Can you tell me how to read the chart? I know what the indicators across the top like 1A2 mean. Are these lists of things we will have problems clearing and will stay in our bodies longer if we take them? For instance I have several heterozygous 2D6 SNPS. Does that make the antidepressants listed under 2D6 contraindicated for me?
Thanks.
 

PDXhausted

Senior Member
Messages
258
Location
NW US
I should re-iterate that I'm not an expert in this area, and would defer to anyone with better biochemistry knowledge, but here is my basic understanding--- it depends on whether the SNPs you have are up-regulations or down-regulations. If the polymorphism is an up-regulation, that means you may metabolize a drug that is a substrate of that cytochrome faster (and thus may need more to feel the effect of it). If the SNP is a down-regulation, that means you may metabolize the drug slower and thus may need a lower dose.

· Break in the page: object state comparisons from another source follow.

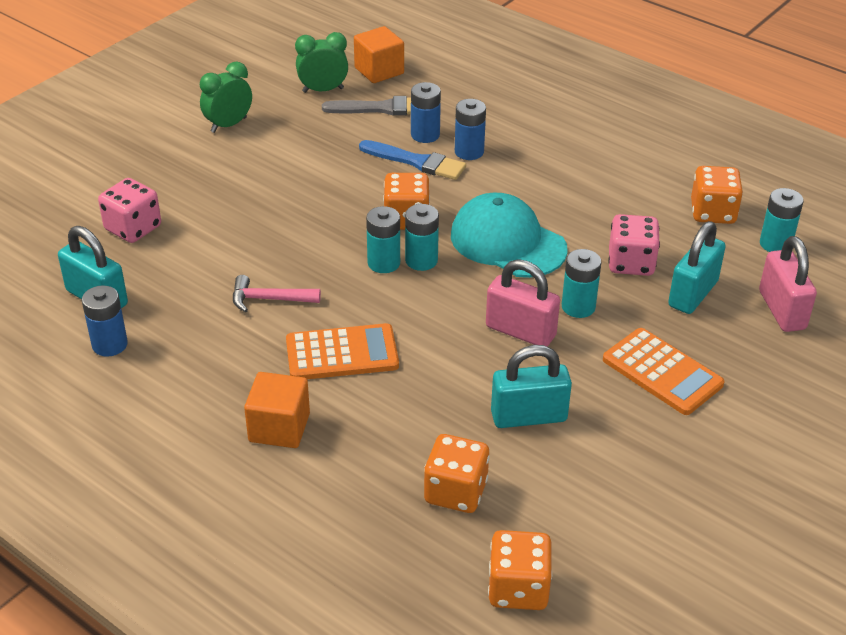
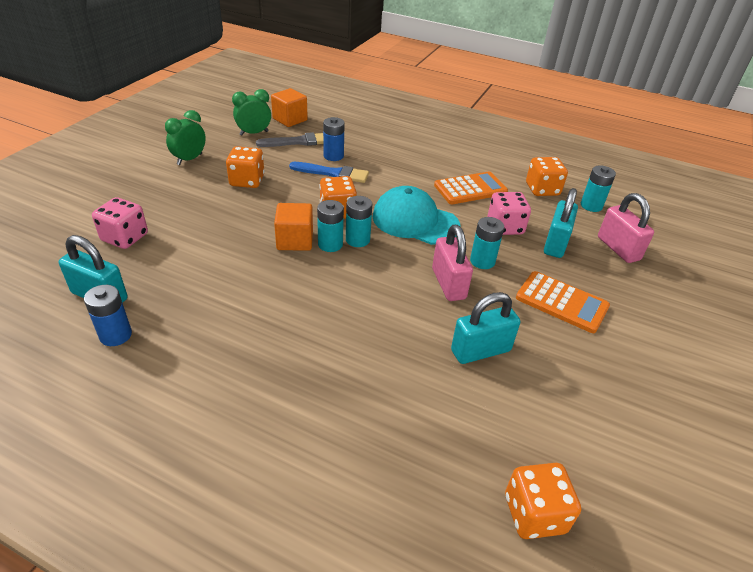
camera: 15 degrees left, 0 degrees up
pink hammer [233,275,321,312] -> none
orange cube [244,372,310,448] -> orange cube moved to [274,203,313,251]
orange calculator [286,323,399,379] -> orange calculator moved to [434,171,508,204]
orange dice [424,434,490,513] -> orange dice moved to [226,146,265,188]
blue battery [455,99,486,160] -> none
pink padlock [486,259,560,347] -> pink padlock turned 60 degrees clockwise [432,225,473,301]

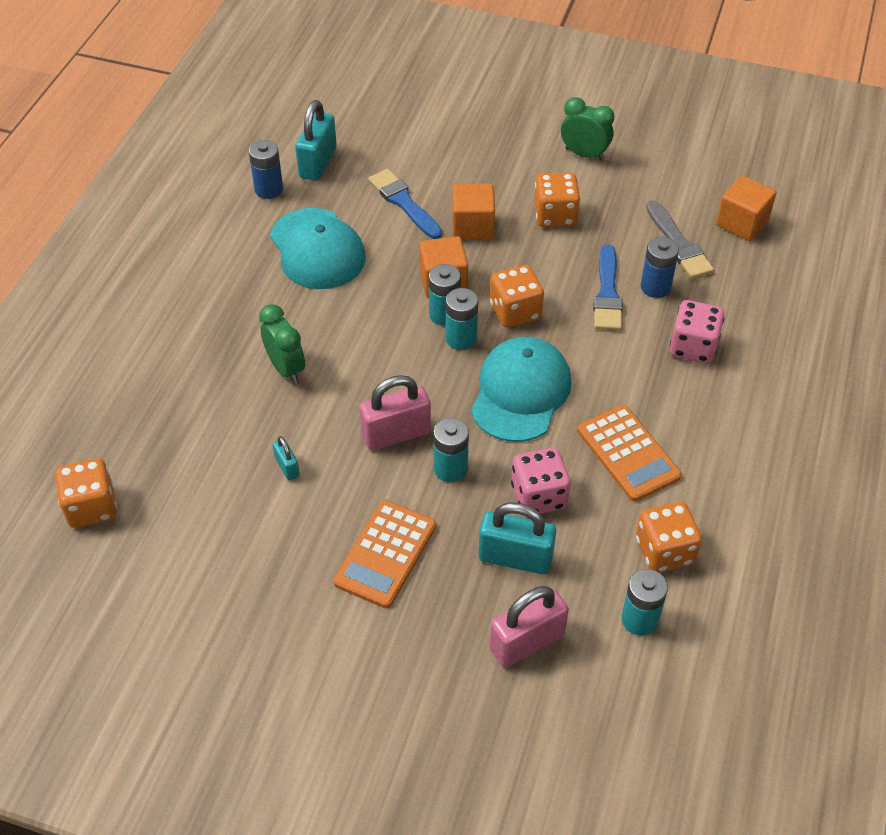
camera: 85 degrees right, 10 degrees up
pink dice [92,197,148,249] -> pink dice moved to [670,300,725,363]
green clock [232,89,271,136] -> green clock moved to [259,304,305,384]
turquoise padlock [451,292,520,364] -> turquoise padlock [273,436,300,480], size x0.50
none -> turquoise cap [270,208,366,289]
none -> blue brush [368,169,442,239]
none -> orange cube [452,184,495,240]

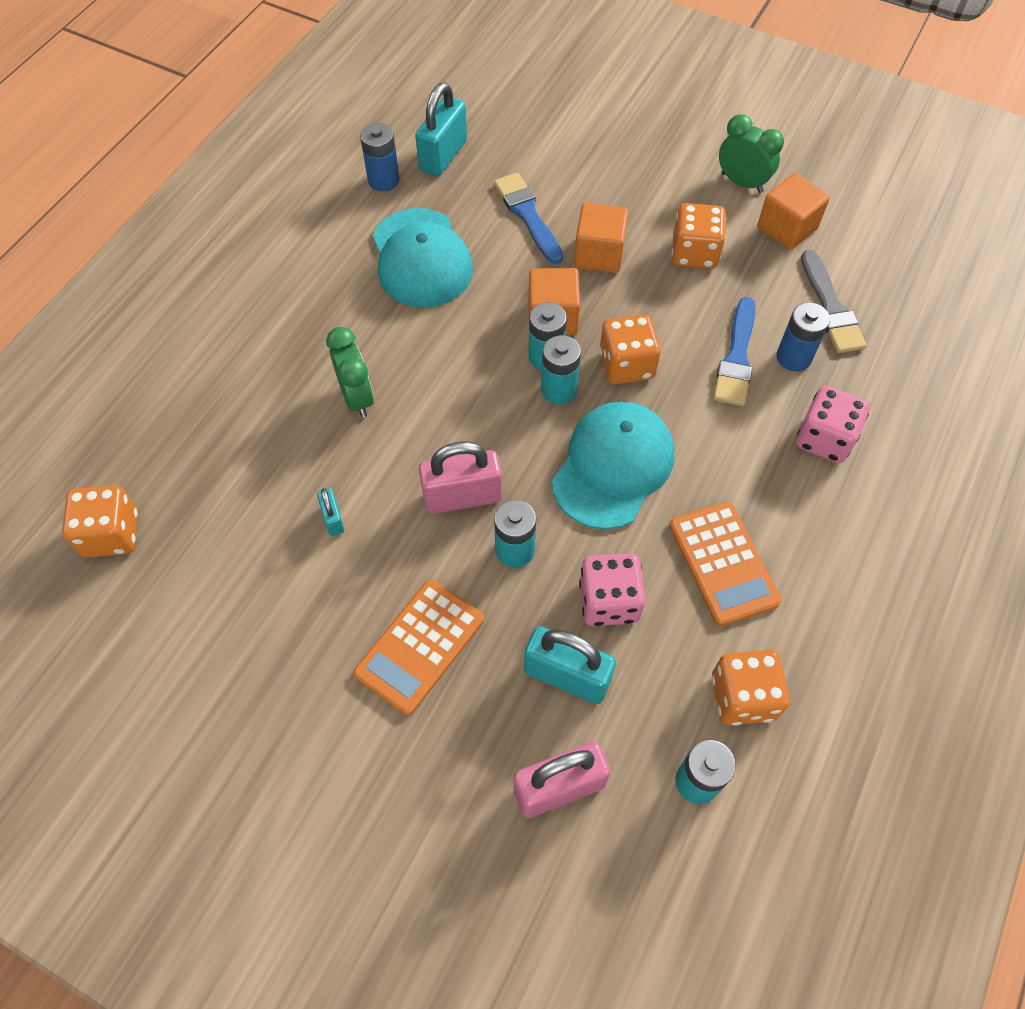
camera: 10 degrees right, 10 degrees up
orange cube [716,176,776,241] -> orange cube moved to [757,173,830,250]

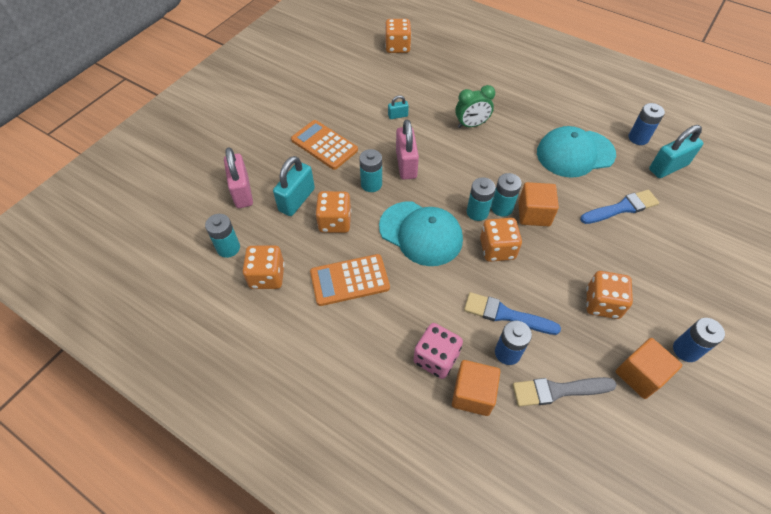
camera: 95 degrees right, 5 degrees down
turquoise padlock [415,82,467,177] -> turquoise padlock turned 60 degrees counterclockwise [649,125,704,178]
orange cube [574,203,629,273] -> orange cube moved to [452,360,500,416]
pink dice [579,553,646,626] -> orange dice [315,191,351,233]
green clock [719,114,784,193] -> blue battery [673,318,725,362]

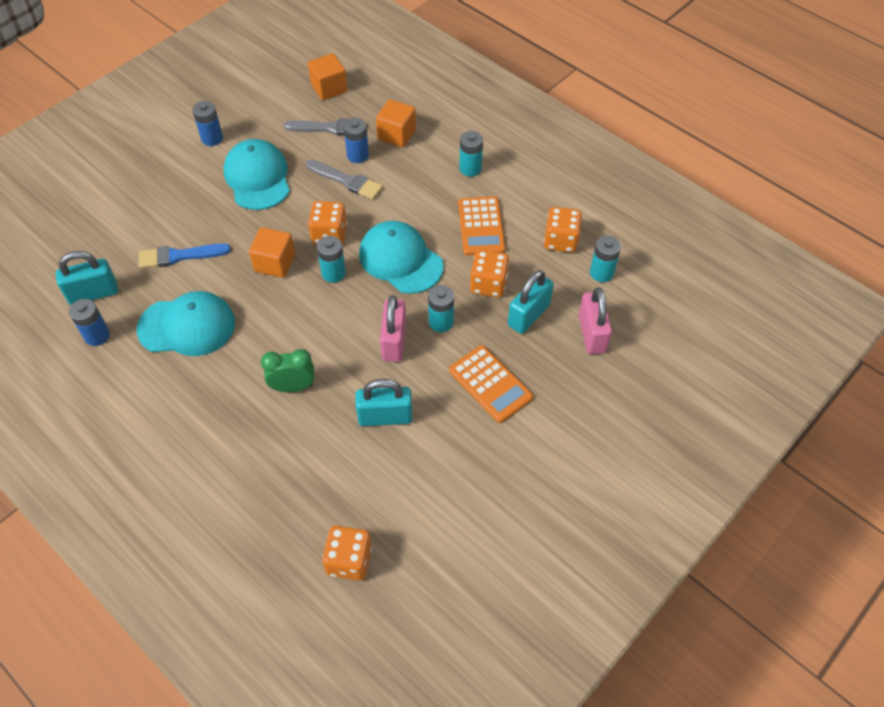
camera: 170 degrees left, 0 degrees up
orange calculator [310,254,390,306] -> orange calculator turned 90 degrees clockwise [458,197,506,256]
turquoise padlock [388,95,409,119] -> turquoise padlock [355,379,413,426], size x2.00
pink dice [413,323,463,379] -> none
blue brush [464,292,561,335] -> grey brush [306,160,383,200]
turquoise battery [491,173,522,217] -> turquoise battery moved to [459,131,483,177]
orange dice [586,271,633,319] -> turquoise cap [223,139,290,210]
orange cube [616,338,682,399] -> orange cube moved to [308,53,347,100]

As for interpreting the chart, I believe the substrate section are drugs that are metabolized through those cytochromes. The inducer section are substances that stimulate production of that cytochrome, thus making more of it. And the inhibitor section are substances that reduce the availability of the cytochrome.

You could try and search through PubMed for both the SNPs and the specific drugs you are concerned with, and see if there is any specific research available. And of course talk to your prescribing doctor too :)
 

Bluebell

Senior Member
Messages
392
My first candidate would be the one that is also associated with Post Traumatic Stress Disorder.
It's called RORA and you can find it on your 23andme.I'm homozygous for it.
Istvan

Istvan, which one? 23andMe says that there are 429 SNPS for RORA!
 

Hip

Senior Member
Messages
17,820
There are some treatments suggested for post-SSRI sexual dysfunction in this article here, including the drugs bupropion and pramipexole, and the supplement yohimbine. I wonder if these might be generally beneficial for log term SSRI-casued lingering effects?